◆ Activity:
Lines containing the word "Guide" are to be copied from the data below.

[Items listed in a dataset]
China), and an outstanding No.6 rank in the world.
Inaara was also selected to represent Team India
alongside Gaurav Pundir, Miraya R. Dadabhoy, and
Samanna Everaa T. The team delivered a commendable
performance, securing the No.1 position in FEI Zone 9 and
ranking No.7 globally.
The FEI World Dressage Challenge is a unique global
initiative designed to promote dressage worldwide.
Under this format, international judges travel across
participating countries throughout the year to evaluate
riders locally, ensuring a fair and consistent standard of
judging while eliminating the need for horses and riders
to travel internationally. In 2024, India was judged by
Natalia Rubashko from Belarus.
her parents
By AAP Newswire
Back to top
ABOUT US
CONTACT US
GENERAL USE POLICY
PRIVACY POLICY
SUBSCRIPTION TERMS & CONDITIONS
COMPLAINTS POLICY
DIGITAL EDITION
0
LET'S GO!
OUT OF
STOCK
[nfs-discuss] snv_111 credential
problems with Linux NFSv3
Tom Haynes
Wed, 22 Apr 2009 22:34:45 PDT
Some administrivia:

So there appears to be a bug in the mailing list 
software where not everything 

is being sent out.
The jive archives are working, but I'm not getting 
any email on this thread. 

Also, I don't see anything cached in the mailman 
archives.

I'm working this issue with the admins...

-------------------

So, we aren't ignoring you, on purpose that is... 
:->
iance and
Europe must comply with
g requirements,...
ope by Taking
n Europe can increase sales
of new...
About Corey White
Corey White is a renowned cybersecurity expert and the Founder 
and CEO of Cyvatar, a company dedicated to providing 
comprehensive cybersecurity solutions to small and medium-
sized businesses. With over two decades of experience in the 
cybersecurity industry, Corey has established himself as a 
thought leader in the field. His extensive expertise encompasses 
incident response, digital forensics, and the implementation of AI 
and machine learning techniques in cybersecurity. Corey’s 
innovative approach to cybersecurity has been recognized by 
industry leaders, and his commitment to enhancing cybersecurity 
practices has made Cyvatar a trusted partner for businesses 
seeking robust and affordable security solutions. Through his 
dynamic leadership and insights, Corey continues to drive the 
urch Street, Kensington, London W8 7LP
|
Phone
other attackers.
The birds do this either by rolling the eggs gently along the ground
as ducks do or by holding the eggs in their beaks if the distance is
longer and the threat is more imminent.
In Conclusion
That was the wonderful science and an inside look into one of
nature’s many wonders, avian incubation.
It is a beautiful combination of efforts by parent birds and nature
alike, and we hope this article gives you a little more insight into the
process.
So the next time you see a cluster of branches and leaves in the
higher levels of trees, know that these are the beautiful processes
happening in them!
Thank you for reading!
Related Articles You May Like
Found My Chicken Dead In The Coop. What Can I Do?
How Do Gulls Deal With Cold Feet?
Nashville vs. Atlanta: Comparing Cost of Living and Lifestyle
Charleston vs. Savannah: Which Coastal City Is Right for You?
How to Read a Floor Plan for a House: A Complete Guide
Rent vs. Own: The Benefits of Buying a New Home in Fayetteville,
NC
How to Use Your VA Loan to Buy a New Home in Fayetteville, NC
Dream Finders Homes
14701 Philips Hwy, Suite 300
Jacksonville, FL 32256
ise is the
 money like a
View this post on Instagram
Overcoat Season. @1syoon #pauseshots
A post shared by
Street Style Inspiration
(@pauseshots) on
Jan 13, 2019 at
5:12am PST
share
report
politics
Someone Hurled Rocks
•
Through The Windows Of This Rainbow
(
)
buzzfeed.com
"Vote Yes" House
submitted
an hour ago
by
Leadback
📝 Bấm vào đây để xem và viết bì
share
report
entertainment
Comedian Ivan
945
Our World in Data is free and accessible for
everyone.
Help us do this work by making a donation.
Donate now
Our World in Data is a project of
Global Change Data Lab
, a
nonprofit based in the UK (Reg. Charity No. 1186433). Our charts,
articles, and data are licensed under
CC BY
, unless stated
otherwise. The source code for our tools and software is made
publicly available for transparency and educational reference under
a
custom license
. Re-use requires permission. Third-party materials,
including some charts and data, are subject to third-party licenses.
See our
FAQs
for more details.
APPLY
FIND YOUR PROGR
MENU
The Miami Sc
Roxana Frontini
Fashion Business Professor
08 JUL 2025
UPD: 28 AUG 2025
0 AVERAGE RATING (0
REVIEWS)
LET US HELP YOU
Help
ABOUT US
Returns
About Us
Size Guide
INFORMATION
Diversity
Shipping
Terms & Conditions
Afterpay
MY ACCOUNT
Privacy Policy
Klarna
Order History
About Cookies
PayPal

◆ Solution for this problem:
How to Read a Floor Plan for a House: A Complete Guide
Size Guide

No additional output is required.